### Work task 1
Write out the records word for word, starting at their first line and ending at the line that contains "22: (468, 329)".

□ □ □ □ □ □ □

I remember when I first brought him home, he was a very uncertain, suspicious, and flighty animal. Things like walking directly towards him, shoveling poop (especially if you were scraping manure into a pile near his feet), scraping hay with a pitch fork, and even loud noises (coughing, etc) would send him into a literal tail-spin and off he'd gallop.

He was also very, very difficult to catch. I learned very quickly that jerky movements trying to get the halter on, or tossing a leadrope over his neck and/or back would spook him so bad I'd spend upwards of 30 minutes trying to catch him. He'd visibly tense and arch his back, as if expecting a heavy blow during sudden movements and if he felt threatened, he'd make sure he got away, and fast.

Some of these anxiety-ridden behaviors are still ingrained - if I slip in the paddock or trip over my own feet, 7/10 he will tense visibly but does not resort to fleeing - and instead of attempting to change him or force him to be OK with things, I allow him to decide for himself. He's incredibly intelligent and talented, and understands the difference between danger and a scare.

Make no mistake, he is still treated like a big horse. I don't tip-toe around him, but I do know his tolerance level is quite low for reprimands. Interestingly enough however, he seems to be more tolerant under harness of physical and mental pressures. There have been a handful of times he has lost his brain in harness and I've had to re-mend that physical gap, but for the most part, he thoroughly enjoys being pushed and does not mind being corrected.

□ □ □ □ □ □ □

### Work task 2
Give again, word for word, the part of the account of the horse starting at "I remember when" and ending at "off he'd gallop.".

[Saved data entries]

□ □ □ □ □ □ □

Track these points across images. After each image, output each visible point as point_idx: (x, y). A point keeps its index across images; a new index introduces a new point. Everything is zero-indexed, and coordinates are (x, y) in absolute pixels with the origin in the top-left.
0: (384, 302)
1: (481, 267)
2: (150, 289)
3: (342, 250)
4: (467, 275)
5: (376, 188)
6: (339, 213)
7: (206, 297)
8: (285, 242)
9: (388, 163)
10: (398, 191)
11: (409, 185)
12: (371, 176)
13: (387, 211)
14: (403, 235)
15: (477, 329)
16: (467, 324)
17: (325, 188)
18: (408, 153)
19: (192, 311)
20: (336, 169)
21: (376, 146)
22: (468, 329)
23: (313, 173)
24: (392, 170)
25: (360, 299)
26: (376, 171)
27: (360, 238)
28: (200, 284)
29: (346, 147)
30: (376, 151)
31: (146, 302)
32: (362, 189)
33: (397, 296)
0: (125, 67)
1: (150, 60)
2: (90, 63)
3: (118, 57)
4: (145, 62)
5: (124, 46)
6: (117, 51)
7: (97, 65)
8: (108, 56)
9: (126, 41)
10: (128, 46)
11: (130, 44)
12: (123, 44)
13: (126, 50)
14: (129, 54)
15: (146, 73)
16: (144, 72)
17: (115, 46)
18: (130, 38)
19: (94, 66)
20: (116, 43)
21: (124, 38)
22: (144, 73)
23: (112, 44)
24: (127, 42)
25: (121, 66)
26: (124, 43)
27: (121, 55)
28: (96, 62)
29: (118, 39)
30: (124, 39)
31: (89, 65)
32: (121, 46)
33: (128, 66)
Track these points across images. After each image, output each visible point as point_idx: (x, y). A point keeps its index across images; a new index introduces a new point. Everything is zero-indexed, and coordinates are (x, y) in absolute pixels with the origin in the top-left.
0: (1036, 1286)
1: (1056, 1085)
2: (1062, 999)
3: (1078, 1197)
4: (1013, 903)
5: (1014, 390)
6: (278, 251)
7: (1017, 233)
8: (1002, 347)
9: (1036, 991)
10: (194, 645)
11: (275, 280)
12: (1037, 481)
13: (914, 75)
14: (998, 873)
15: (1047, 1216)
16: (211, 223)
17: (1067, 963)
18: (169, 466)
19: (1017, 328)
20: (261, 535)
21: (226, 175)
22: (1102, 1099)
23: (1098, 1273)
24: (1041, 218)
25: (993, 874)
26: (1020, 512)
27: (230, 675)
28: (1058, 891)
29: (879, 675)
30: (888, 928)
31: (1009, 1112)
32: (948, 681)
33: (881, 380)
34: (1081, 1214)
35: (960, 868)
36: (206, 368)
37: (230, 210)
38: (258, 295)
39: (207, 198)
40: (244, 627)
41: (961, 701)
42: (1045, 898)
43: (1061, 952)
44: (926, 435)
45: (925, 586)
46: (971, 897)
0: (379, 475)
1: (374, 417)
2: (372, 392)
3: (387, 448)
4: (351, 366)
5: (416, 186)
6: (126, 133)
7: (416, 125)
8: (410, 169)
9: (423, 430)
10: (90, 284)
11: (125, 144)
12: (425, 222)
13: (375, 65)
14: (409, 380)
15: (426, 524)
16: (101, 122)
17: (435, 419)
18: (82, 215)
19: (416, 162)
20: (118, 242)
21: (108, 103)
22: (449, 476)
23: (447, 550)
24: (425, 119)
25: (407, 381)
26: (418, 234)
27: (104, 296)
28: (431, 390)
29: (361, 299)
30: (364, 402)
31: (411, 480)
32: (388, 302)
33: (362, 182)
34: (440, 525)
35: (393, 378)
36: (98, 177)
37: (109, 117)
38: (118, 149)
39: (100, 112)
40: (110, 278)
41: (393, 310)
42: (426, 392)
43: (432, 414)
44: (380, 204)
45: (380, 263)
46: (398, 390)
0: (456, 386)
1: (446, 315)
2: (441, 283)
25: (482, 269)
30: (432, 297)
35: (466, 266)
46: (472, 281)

□ □ □ □ □ □ □

### Result 1
Track these points across images. After each image, output each visible point as point_idx: (x, y). A point keeps its index across images; a new index introduces a new point. Everything is zero-indexed, and coordinates are (x, y) in absolute pixels with the origin in the top-left.
0: (384, 302)
1: (481, 267)
2: (150, 289)
3: (342, 250)
4: (467, 275)
5: (376, 188)
6: (339, 213)
7: (206, 297)
8: (285, 242)
9: (388, 163)
10: (398, 191)
11: (409, 185)
12: (371, 176)
13: (387, 211)
14: (403, 235)
15: (477, 329)
16: (467, 324)
17: (325, 188)
18: (408, 153)
19: (192, 311)
20: (336, 169)
21: (376, 146)
22: (468, 329)

### Result 2
I remember when I first brought him home, he was a very uncertain, suspicious, and flighty animal. Things like walking directly towards him, shoveling poop (especially if you were scraping manure into a pile near his feet), scraping hay with a pitch fork, and even loud noises (coughing, etc) would send him into a literal tail-spin and off he'd gallop.